Ticket #8172 (closed: fixed)
Nexus file-loading clean-up
Reported by: | Russell Taylor | Owned by: | Federico M Pouzols |
---|---|---|---|
Priority: | major | Milestone: | Release 3.4 |
Component: | Framework | Keywords: | Maintenance, CORE |
Cc: | Blocked By: | ||
Blocking: | #10619 | Tester: | Harry Jeffery |
Description
I noticed a number of things concerning the loading of nexus files (in LoadEventNexus) when working on #8108.
For example:
- If you choose to load monitors, the logs and instrument are loaded again. This seems unnecessary.
- If LoadIDFFromNexus is called as a child algorithm, the nexus file is opened again even though it's already open in the parent.
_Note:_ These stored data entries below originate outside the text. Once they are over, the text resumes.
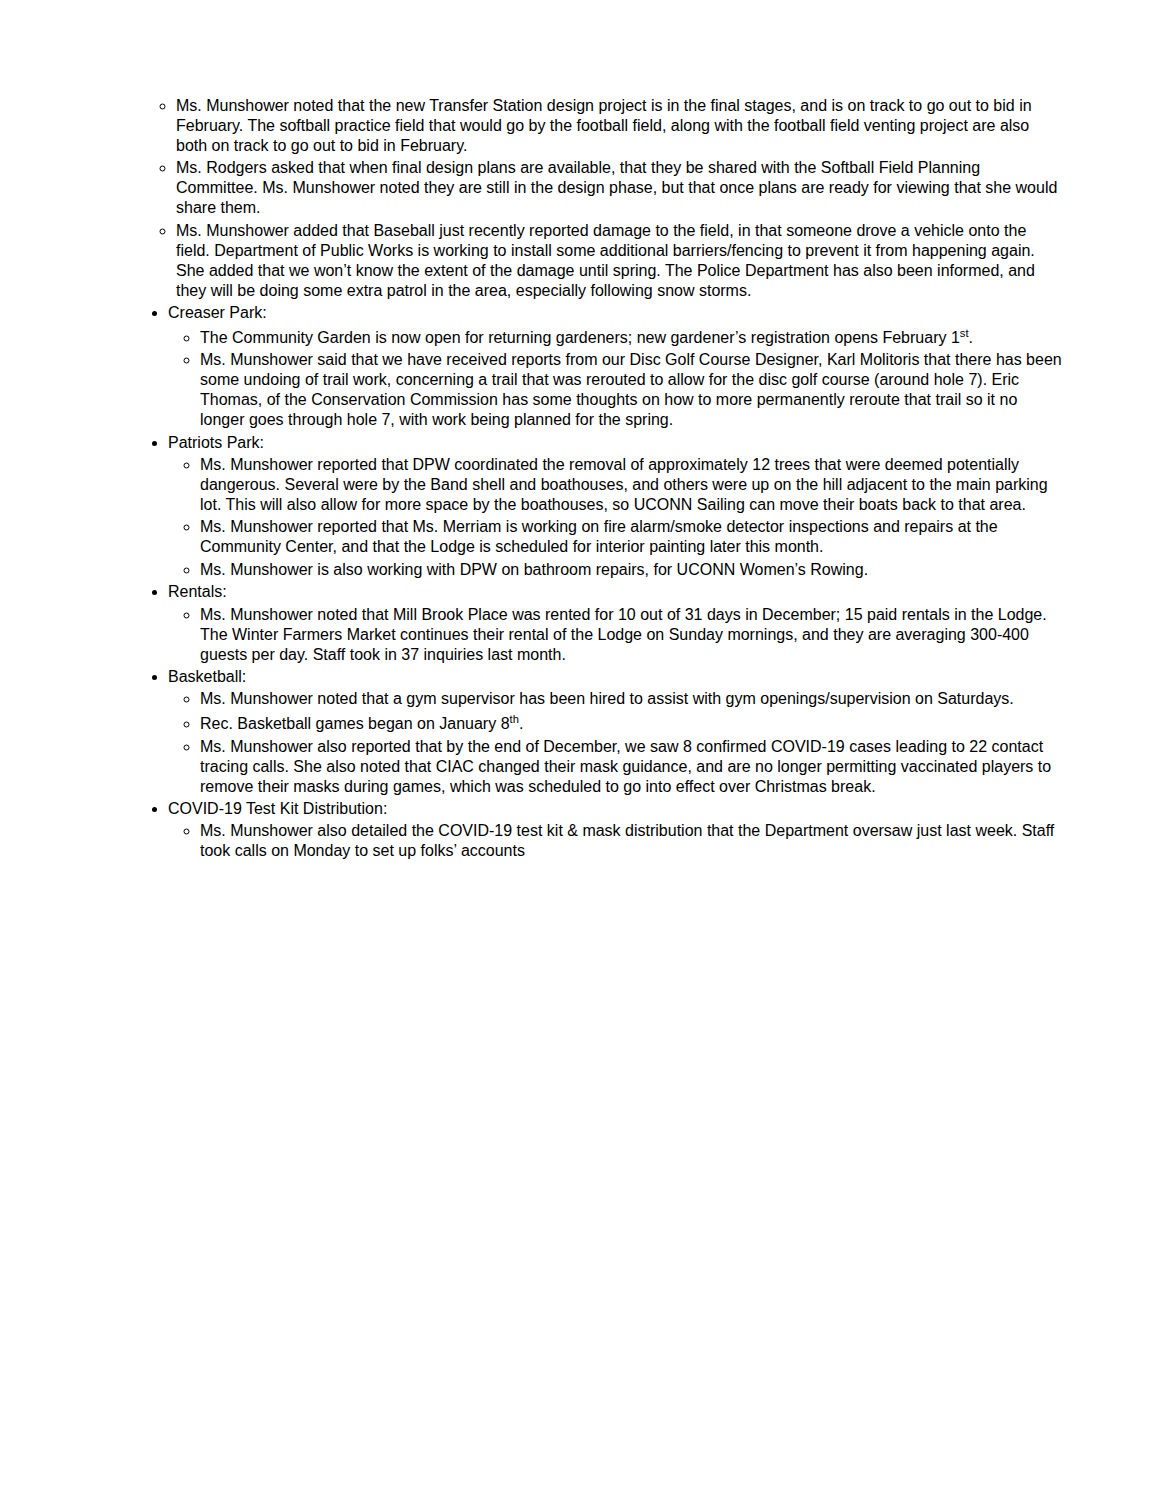Ms. Munshower noted that the new Transfer Station design project is in the final stages, and is on track to go out to bid in February. The softball practice field that would go by the football field, along with the football field venting project are also both on track to go out to bid in February.
Ms. Rodgers asked that when final design plans are available, that they be shared with the Softball Field Planning Committee. Ms. Munshower noted they are still in the design phase, but that once plans are ready for viewing that she would share them.
Ms. Munshower added that Baseball just recently reported damage to the field, in that someone drove a vehicle onto the field. Department of Public Works is working to install some additional barriers/fencing to prevent it from happening again. She added that we won’t know the extent of the damage until spring. The Police Department has also been informed, and they will be doing some extra patrol in the area, especially following snow storms.
Creaser Park:
The Community Garden is now open for returning gardeners; new gardener’s registration opens February 1st.
Ms. Munshower said that we have received reports from our Disc Golf Course Designer, Karl Molitoris that there has been some undoing of trail work, concerning a trail that was rerouted to allow for the disc golf course (around hole 7). Eric Thomas, of the Conservation Commission has some thoughts on how to more permanently reroute that trail so it no longer goes through hole 7, with work being planned for the spring.
Patriots Park:
Ms. Munshower reported that DPW coordinated the removal of approximately 12 trees that were deemed potentially dangerous. Several were by the Band shell and boathouses, and others were up on the hill adjacent to the main parking lot. This will also allow for more space by the boathouses, so UCONN Sailing can move their boats back to that area.
Ms. Munshower reported that Ms. Merriam is working on fire alarm/smoke detector inspections and repairs at the Community Center, and that the Lodge is scheduled for interior painting later this month.
Ms. Munshower is also working with DPW on bathroom repairs, for UCONN Women’s Rowing.
Rentals:
Ms. Munshower noted that Mill Brook Place was rented for 10 out of 31 days in December; 15 paid rentals in the Lodge. The Winter Farmers Market continues their rental of the Lodge on Sunday mornings, and they are averaging 300-400 guests per day. Staff took in 37 inquiries last month.
Basketball:
Ms. Munshower noted that a gym supervisor has been hired to assist with gym openings/supervision on Saturdays.
Rec. Basketball games began on January 8th.
Ms. Munshower also reported that by the end of December, we saw 8 confirmed COVID-19 cases leading to 22 contact tracing calls. She also noted that CIAC changed their mask guidance, and are no longer permitting vaccinated players to remove their masks during games, which was scheduled to go into effect over Christmas break.
COVID-19 Test Kit Distribution:
Ms. Munshower also detailed the COVID-19 test kit & mask distribution that the Department oversaw just last week. Staff took calls on Monday to set up folks’ accounts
- ....I'll add more as I remember them
Attachments
Change History
Changed 7 years ago by Russell Taylor
- Attachment DataHandlingTest.LoadEventNexusTestPerformance.testDefaultLoad.runtime.v.revision.png added
comment:1 Changed 7 years ago by Russell Taylor
The performance test suggest that my changes in #8108 slowed LoadEventNexus (for the tested file at least) by about 10%. Looking at that should be a focus of this ticket as well.
comment:2 Changed 7 years ago by Nick Draper
- Status changed from new to assigned
Bulk move to assigned at the introduction of the triage step
comment:3 Changed 6 years ago by Federico M Pouzols
- Owner set to Federico M Pouzols
- Blocking 10619 removed
- Milestone changed from Backlog to Release 3.4
comment:4 Changed 6 years ago by Federico M Pouzols
- Blocking 10619 added
(In #10619) It seems that I removed the 'blocked by' inadvertently.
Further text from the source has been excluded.